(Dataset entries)
[Start of section]

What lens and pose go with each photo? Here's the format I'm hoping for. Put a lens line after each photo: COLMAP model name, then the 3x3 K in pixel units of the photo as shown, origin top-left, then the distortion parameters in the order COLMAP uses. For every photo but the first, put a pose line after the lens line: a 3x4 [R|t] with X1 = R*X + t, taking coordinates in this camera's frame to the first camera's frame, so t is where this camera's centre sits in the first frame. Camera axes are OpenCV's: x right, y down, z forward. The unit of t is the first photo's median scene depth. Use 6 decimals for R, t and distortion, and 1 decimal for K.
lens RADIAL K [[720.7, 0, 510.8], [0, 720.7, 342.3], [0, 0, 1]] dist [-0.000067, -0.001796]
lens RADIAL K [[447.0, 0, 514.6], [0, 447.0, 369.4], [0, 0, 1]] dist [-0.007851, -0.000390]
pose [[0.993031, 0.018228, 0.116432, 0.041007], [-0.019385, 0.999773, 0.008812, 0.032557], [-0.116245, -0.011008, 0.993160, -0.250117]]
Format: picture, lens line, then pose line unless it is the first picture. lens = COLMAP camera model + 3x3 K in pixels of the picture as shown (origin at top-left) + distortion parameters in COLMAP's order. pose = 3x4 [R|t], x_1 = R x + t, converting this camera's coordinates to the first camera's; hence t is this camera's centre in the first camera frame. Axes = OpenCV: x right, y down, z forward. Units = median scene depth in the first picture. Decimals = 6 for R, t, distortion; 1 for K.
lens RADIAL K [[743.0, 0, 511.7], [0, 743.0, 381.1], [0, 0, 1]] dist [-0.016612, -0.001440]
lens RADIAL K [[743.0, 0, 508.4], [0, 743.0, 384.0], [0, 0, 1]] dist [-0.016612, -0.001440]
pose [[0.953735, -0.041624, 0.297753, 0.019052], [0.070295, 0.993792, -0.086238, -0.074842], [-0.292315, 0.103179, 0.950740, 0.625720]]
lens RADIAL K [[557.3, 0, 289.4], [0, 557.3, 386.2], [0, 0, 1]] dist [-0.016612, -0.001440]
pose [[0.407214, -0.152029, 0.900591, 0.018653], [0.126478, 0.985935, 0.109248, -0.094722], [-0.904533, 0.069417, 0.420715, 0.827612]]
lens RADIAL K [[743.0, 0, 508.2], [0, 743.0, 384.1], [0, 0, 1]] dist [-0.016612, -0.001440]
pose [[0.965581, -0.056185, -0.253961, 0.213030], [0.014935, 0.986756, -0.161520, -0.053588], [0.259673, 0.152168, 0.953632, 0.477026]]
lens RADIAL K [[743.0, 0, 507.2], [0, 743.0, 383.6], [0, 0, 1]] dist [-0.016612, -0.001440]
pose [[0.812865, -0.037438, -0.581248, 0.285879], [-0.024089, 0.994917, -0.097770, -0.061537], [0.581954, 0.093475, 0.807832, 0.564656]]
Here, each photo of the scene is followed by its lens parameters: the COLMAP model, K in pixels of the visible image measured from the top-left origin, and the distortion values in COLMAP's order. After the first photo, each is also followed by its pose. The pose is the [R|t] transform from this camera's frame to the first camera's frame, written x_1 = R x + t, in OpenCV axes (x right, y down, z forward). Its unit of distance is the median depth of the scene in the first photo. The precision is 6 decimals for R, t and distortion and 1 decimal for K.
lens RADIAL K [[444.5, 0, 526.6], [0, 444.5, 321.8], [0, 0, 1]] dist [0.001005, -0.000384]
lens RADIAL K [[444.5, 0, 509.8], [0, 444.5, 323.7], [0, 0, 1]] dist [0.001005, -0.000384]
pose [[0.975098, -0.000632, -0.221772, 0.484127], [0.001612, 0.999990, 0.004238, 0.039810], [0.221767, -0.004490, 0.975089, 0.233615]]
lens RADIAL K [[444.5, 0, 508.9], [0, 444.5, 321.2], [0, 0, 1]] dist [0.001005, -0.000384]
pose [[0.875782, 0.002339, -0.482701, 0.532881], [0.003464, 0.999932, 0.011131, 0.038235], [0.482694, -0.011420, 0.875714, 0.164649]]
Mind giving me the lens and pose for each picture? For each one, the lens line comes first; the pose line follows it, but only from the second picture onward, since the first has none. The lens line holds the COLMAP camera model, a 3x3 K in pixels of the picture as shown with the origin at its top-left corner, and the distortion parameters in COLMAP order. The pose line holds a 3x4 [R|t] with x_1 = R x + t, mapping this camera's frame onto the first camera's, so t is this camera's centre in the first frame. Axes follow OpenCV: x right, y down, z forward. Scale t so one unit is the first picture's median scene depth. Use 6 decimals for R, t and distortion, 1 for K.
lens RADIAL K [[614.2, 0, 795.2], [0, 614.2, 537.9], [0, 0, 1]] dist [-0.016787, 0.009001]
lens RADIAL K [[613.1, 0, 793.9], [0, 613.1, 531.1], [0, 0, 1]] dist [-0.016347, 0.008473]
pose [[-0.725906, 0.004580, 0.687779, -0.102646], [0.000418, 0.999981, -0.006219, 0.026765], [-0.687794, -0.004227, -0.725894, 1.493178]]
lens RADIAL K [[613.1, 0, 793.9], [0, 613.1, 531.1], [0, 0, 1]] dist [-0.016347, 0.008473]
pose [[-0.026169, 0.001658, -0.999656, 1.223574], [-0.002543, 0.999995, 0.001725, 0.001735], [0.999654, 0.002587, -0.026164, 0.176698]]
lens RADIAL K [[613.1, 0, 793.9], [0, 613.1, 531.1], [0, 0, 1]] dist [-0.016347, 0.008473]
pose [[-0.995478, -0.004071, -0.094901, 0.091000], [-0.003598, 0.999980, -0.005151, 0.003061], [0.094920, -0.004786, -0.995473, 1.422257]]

[End of section]

Please quote the items verbatim from their first line up to and including the line containing "-0.011008, 0.993160, -0.250117]]", and nothing beyond it.

## Answer to this task
What lens and pose go with each photo? Here's the format I'm hoping for. Put a lens line after each photo: COLMAP model name, then the 3x3 K in pixel units of the photo as shown, origin top-left, then the distortion parameters in the order COLMAP uses. For every photo but the first, put a pose line after the lens line: a 3x4 [R|t] with X1 = R*X + t, taking coordinates in this camera's frame to the first camera's frame, so t is where this camera's centre sits in the first frame. Camera axes are OpenCV's: x right, y down, z forward. The unit of t is the first photo's median scene depth. Use 6 decimals for R, t and distortion, and 1 decimal for K.
lens RADIAL K [[720.7, 0, 510.8], [0, 720.7, 342.3], [0, 0, 1]] dist [-0.000067, -0.001796]
lens RADIAL K [[447.0, 0, 514.6], [0, 447.0, 369.4], [0, 0, 1]] dist [-0.007851, -0.000390]
pose [[0.993031, 0.018228, 0.116432, 0.041007], [-0.019385, 0.999773, 0.008812, 0.032557], [-0.116245, -0.011008, 0.993160, -0.250117]]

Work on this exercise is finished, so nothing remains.